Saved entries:
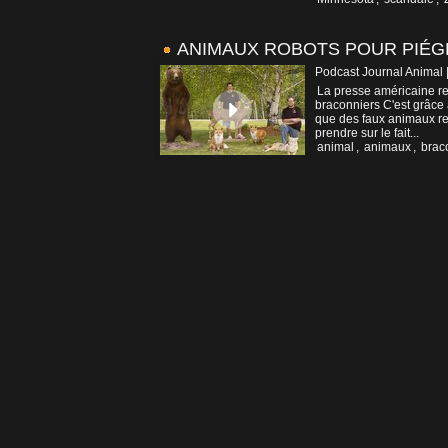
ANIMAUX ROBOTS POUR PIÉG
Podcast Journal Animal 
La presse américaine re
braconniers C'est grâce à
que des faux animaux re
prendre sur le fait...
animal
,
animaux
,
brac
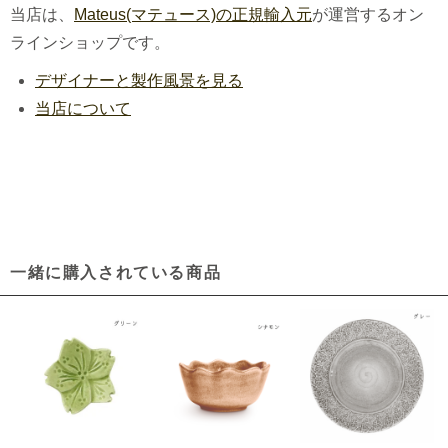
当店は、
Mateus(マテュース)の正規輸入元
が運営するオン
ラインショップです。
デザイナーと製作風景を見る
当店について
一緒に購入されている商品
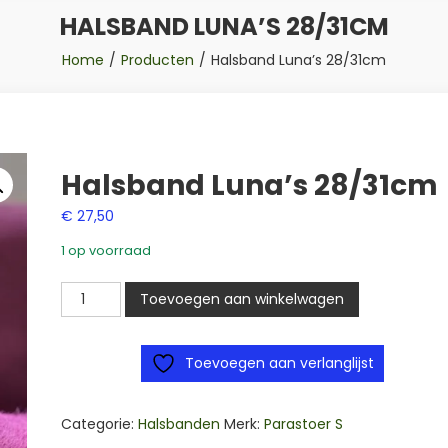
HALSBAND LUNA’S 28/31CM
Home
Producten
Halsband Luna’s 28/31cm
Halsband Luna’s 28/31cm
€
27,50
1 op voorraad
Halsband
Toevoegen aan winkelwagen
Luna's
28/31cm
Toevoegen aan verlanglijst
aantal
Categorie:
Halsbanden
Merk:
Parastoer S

# EXERCISE AIM
Set down exactly and only the lines from the line that contains "一緒に購入されている商品" through the last line of the entries above, with both of those lines included and the pictures left out.

# FINAL ANSWER
一緒に購入されている商品
HALSBAND LUNA’S 28/31CM
Home
Producten
Halsband Luna’s 28/31cm
Halsband Luna’s 28/31cm
€
27,50
1 op voorraad
Halsband
Toevoegen aan winkelwagen
Luna's
28/31cm
Toevoegen aan verlanglijst
aantal
Categorie:
Halsbanden
Merk:
Parastoer S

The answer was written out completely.